The 'Top Gun' star has built a reputation for box office success -- and he's not slowing down anytime soon!

Tom Cruise turns 61 on Monday, marking more than four decades since he broke on to the Hollywood scene and started his ascension to the mega-famous movie star we know today.

Born on July 3, 1962, in Syracuse, New York, Cruise got his start in bit movie parts before a breakout year in 1983, in which he starred in All the Right Moves, The Outsiders, and his breakthrough hit, Risky Business.

But it was in the 1990s when Cruise began to hit his stride as box office magic. From 1992-96, he made history when he starred in five consecutive movies that grossed $100 million or more in the United States: A Few Good Men, The Firm, Interview With the Vampire, Mission: Impossible and Jerry Maguire.

His starring role as Ethan Hunt in Mission: Impossible has also been a blockbuster boon. So far, the franchise's six films have grossed over $3 billion worldwide, with the seventh -- Mission: Impossible - Dead Reckoning Part One -- coming to theaters July 12.
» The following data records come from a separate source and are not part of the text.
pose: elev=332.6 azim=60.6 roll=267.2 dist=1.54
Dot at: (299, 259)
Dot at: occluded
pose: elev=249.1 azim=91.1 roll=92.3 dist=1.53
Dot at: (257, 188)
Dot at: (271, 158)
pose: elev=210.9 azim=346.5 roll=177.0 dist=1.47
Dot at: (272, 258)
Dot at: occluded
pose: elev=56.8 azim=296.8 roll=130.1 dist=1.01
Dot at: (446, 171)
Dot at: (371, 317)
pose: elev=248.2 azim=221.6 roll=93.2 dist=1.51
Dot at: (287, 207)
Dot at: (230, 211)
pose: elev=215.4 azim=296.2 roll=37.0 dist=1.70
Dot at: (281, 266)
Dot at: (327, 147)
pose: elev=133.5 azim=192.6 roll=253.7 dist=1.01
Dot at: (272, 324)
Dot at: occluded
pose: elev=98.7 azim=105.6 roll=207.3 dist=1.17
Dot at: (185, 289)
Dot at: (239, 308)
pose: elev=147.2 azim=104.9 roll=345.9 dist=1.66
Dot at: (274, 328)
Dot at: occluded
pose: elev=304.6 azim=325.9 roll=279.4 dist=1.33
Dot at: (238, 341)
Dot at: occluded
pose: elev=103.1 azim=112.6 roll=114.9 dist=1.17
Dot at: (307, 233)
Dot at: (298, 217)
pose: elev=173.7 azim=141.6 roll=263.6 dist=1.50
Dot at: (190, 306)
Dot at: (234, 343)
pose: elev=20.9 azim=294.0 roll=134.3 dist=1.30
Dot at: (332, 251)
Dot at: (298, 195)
"It's unbelievable," Cruise told ET while premiering Dead Reckoning in Rome last month. "I do pinch myself every day.... It's something that I've never taken for granted ... I just feel very privileged."

And then, of course, there's Top Gun. The iconic original flyboy flick was the highest-grossing domestic film in 1986, and when Cruise returned to the role of Capt. Pete "Maverick" Mitchell last year for Top Gun: Maverick, it was a triumph in more ways than one. The film became Cruise's first to earn over a billion dollars worldwide and was a major success for movie theaters just starting to dig their way out of COVID shutdown difficulties.

"I make movies for audiences," the actor told ET. "I work so hard and I think about them the whole time and when you see how excited they are and how much they appreciate it - it's just beautiful."

In total, the man often referred to as "the last true movie star" has made himself a $10 billion career so far -- and he doesn't seem to be slowing down anytime soon.

However, despite the money, and despite the moniker, for Cruise it's all about the craft.

"It's not about being a movie star," he insisted. "It's about being an actor and concentrating on that and finding roles that are going to be a challenge for me... Movie stardom can come and go, but your craft within, you can work forever if you keep working hard at that."